ПРАЗДНИК ПОБЕЖДЕННЫХ
Часть первая
Мамы не стало весной, когда расцветает акация и умирают чахоточные. Феликс почти не помнил мамы, но рык сияющих под солнцем труб и грустно-восковой аромат акации запечатлелся в нем на всю жизнь. С тех пор, как только в зелени листвы набухают гребешки, он, как загнанный зверь, принюхивается и полон смутного страха — ждет. Ждет, рельефно ощущая свое человеческое ничтожество, никчемную суть, — и тогда нечистая закружит его по городу. Он забредает на старое кладбище и, натыкаясь на ограды и кресты, в зарослях сирени пытается найти могилу мамы, но, не находя ее, неведомо почему оказывается в прохладном вестибюле мединститута.
Перед ним, под пальмой, лобастый скелет. Студенты — молодые, сильные, модные, преподаватели — чинные, знающие себе цену, иронически оглядывают его, неряшливого, седоголового, в не по возрасту потертых джинсах, цепенеющего перед скелетом. Феликс не видит их. Медная табличка средь плоскостопных конечностей гласит: «Василий Васильевич Федуличев завещал свой труп науке, он и после смерти служит человечеству».
Он — это его отец, Феликс не сомневался в этом, ибо он один знал происхождение маленькой дырочки в затылочной части черепа, подслушав разговор медэксперта и следователя.
«Убийство», — сказал тогда следователь. — «Профессиональный выстрел, — возразил врач. — Как можно в затылок самого себя?»
«Вот так», — сказал врач, взяв пистолет наоборот, таким образом, что большой палец лег на спуск, и приставил дуло к затылку.
Часть вторая
Они решили погостить у родителей Ванюшки и по солнцепеку, по расплавленному черному шоссе, меж слепящих белых песков и серебристых маслин, помчались на западный берег.
Феликс рулил, сидя в трусах и черных очках, солнце пекло колени, а струи в открытые ветровички обдавали лишь жаром, горечью гудрона да гнилостью лиманов.
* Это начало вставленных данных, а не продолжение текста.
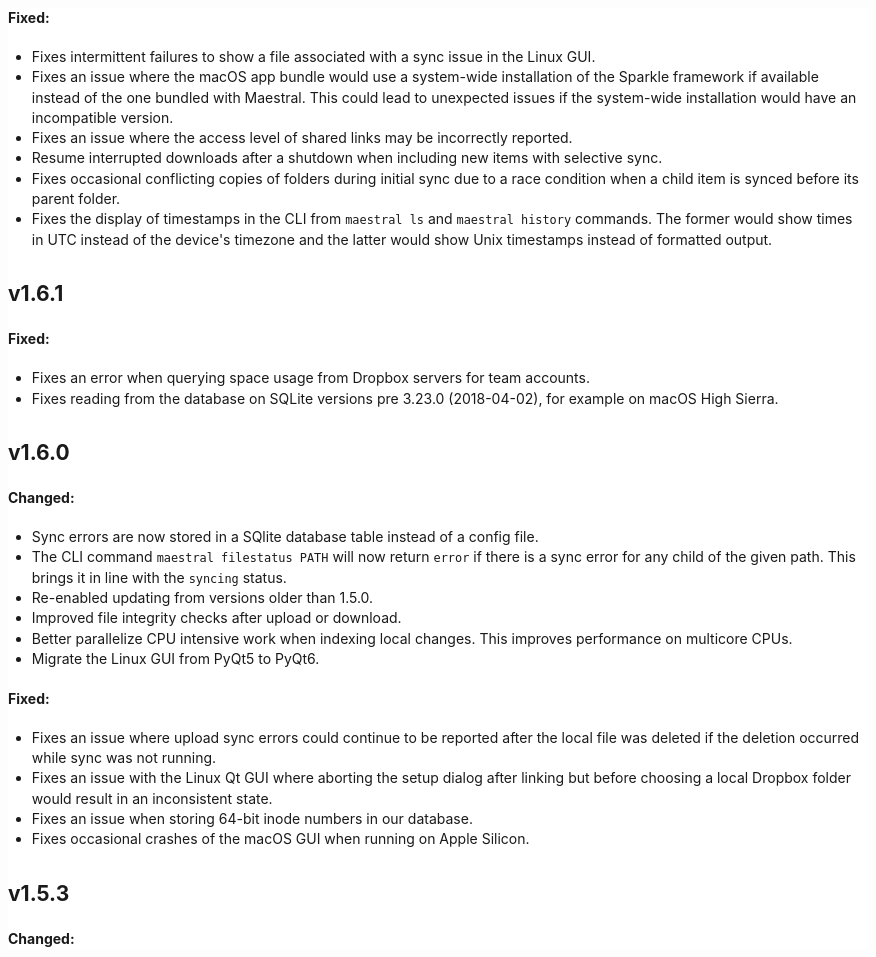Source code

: #### Fixed:

* Fixes intermittent failures to show a file associated with a sync issue in the Linux
  GUI.
* Fixes an issue where the macOS app bundle would use a system-wide installation of the
  Sparkle framework if available instead of the one bundled with Maestral. This could
  lead to unexpected issues if the system-wide installation would have an incompatible
  version.
* Fixes an issue where the access level of shared links may be incorrectly reported.
* Resume interrupted downloads after a shutdown when including new items with selective
  sync.
* Fixes occasional conflicting copies of folders during initial sync due to a race
  condition when a child item is synced before its parent folder.
* Fixes the display of timestamps in the CLI from `maestral ls` and `maestral history`
  commands. The former would show times in UTC instead of the device's timezone and the
  latter would show Unix timestamps instead of formatted output.

## v1.6.1

#### Fixed:

* Fixes an error when querying space usage from Dropbox servers for team accounts.
* Fixes reading from the database on SQLite versions pre 3.23.0 (2018-04-02), for
  example on macOS High Sierra.

## v1.6.0

#### Changed:

* Sync errors are now stored in a SQlite database table instead of a config file.
* The CLI command `maestral filestatus PATH` will now return `error` if there is a sync
  error for any child of the given path. This brings it in line with the `syncing` status.
* Re-enabled updating from versions older than 1.5.0.
* Improved file integrity checks after upload or download.
* Better parallelize CPU intensive work when indexing local changes. This improves
  performance on multicore CPUs.
* Migrate the Linux GUI from PyQt5 to PyQt6.

#### Fixed:

* Fixes an issue where upload sync errors could continue to be reported after the local
  file was deleted if the deletion occurred while sync was not running.
* Fixes an issue with the Linux Qt GUI where aborting the setup dialog after linking but
  before choosing a local Dropbox folder would result in an inconsistent state.
* Fixes an issue when storing 64-bit inode numbers in our database.
* Fixes occasional crashes of the macOS GUI when running on Apple Silicon.

## v1.5.3

#### Changed:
Под колесами дорога то гулко бормотала, то будто сердито выжаривался асфальт, и ему приятно было слушать шум езды и видеть Натали, лоснящуюся п
о
том в японском халатике, раскинувшую руки и ноги. Но наползала ревность, и он тайком приглядывался к ней, потом казнился за подозрения свои, материл и председателя, и зама за их письмена, и опять уходил в свой праздник, словно в радостном сне вдыхал запах асфальта, маслин, серебристыми островками бегущих в белых песках. Спина липла к сиденью, а железо обжигало, но он любил жару, и ему было хорошо.
Они подъехали к морю и огибали уже синий залив, когда на горизонте из марева словно выполз золотой жук.
— Сейчас откроется Евпатория — это собор, — сказал Феликс. Она задумчиво глядела в стекло и наматывала на палец цепочку, и крестик то поднимался по впадинке груди, то соскальзывал. Опять захлестнула ревность, и он спросил:
— Ты крест для декорации носишь или веришь?